**** Input data

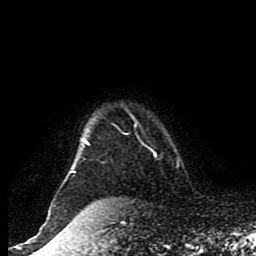
Breast MRI (dynamic contrast-enhanced), one axial slice; slice 76 of 80 in the series (ordered by position); cropped to one breast; dynamic contrast-enhanced series, time point 2 of 8 at this slice position (early post-contrast); 1.5 T; TE 4.2 ms, TR 7 ms; 2 mm slice thickness; 256 × 256 image matrix, field of view 170 × 170 mm. Female patient.
Annotated regions visible in this slice (semi-automatic segmentation, software-assisted and operator-edited):
- enhancing-tissue mask used for the functional tumour volume (all voxels passing the contrast-enhancement thresholds inside the analysis volume; usually the tumour): bounding box <48,138,89,216> (left, top, right, bottom; pixels)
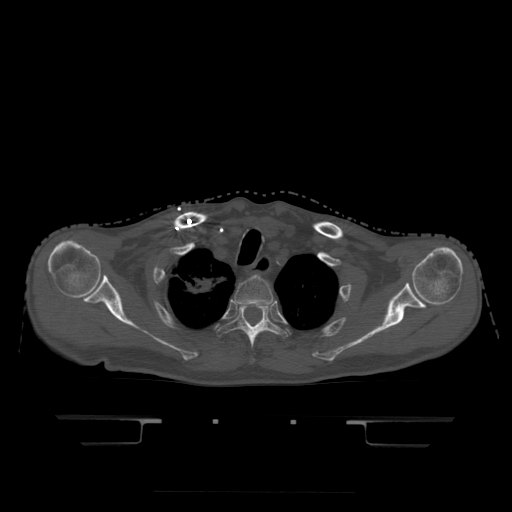
CT including the spine, one axial slice. Bone window (W 1800 / L 400 HU). 1.25 mm slice thickness. 512 × 512 image matrix. Patient age 68 years. From the clinical record (not read from this slice): primary cancer: urothelial.
Outlined on this slice (semi-automatically segmented with operator editing):
- T2 vertebra: bounding box [x1, y1, x2, y2] px = [234, 277, 274, 304]
- T3 vertebra: [217, 303, 281, 364]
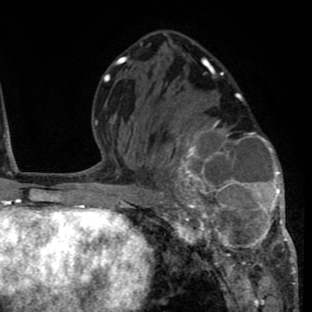
Breast MRI (dynamic contrast-enhanced), one axial slice; slice 40 of 80 in the series (ordered by position); cropped to one breast; dynamic contrast-enhanced series, time point 2 of 8 at this slice position (early post-contrast); 1.5 T; TE 2.6 ms, TR 6.1 ms; 2 mm slice thickness; 312 × 312 image matrix. Female patient.
Structures marked on this image (semi-automatic segmentation, software-assisted and operator-edited):
- enhancing-tissue mask used for the functional tumour volume (all voxels passing the contrast-enhancement thresholds inside the analysis volume; usually the tumour): bounding box [x1, y1, x2, y2] px = [156, 95, 293, 264]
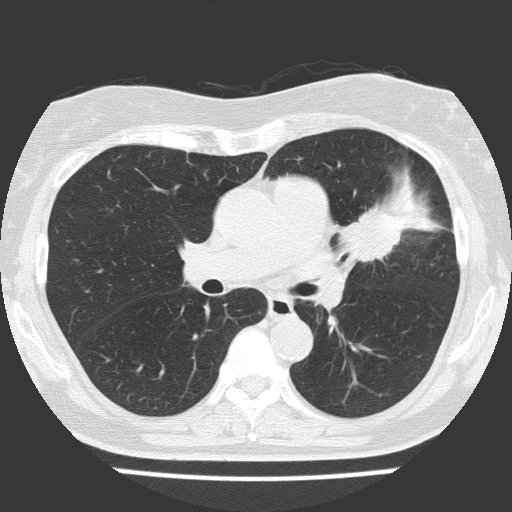
Chest CT (low-dose screening protocol), one axial image, baseline annual screen, lung window (W 1500 / L -600 HU), 2 mm slice thickness, 120 kVp, slice 67 of 151 in the series. Female participant, aged 70 years at enrolment. Current smoker at enrolment.
• Expert-annotated lung lesion, bounding box [x1, y1, x2, y2] px = [325, 187, 433, 279].
• The screening reader recorded 2 non-calcified nodules or masses ≥4 mm on this exam (left upper lobe, right upper lobe); which of them this box marks is not recorded.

********

*Task statement*
Wherever a line in the entries above holds "edited", copy that line.

*Result of the exercise*
Annotated regions visible in this slice (semi-automatic segmentation, software-assisted and operator-edited):
Structures marked on this image (semi-automatic segmentation, software-assisted and operator-edited):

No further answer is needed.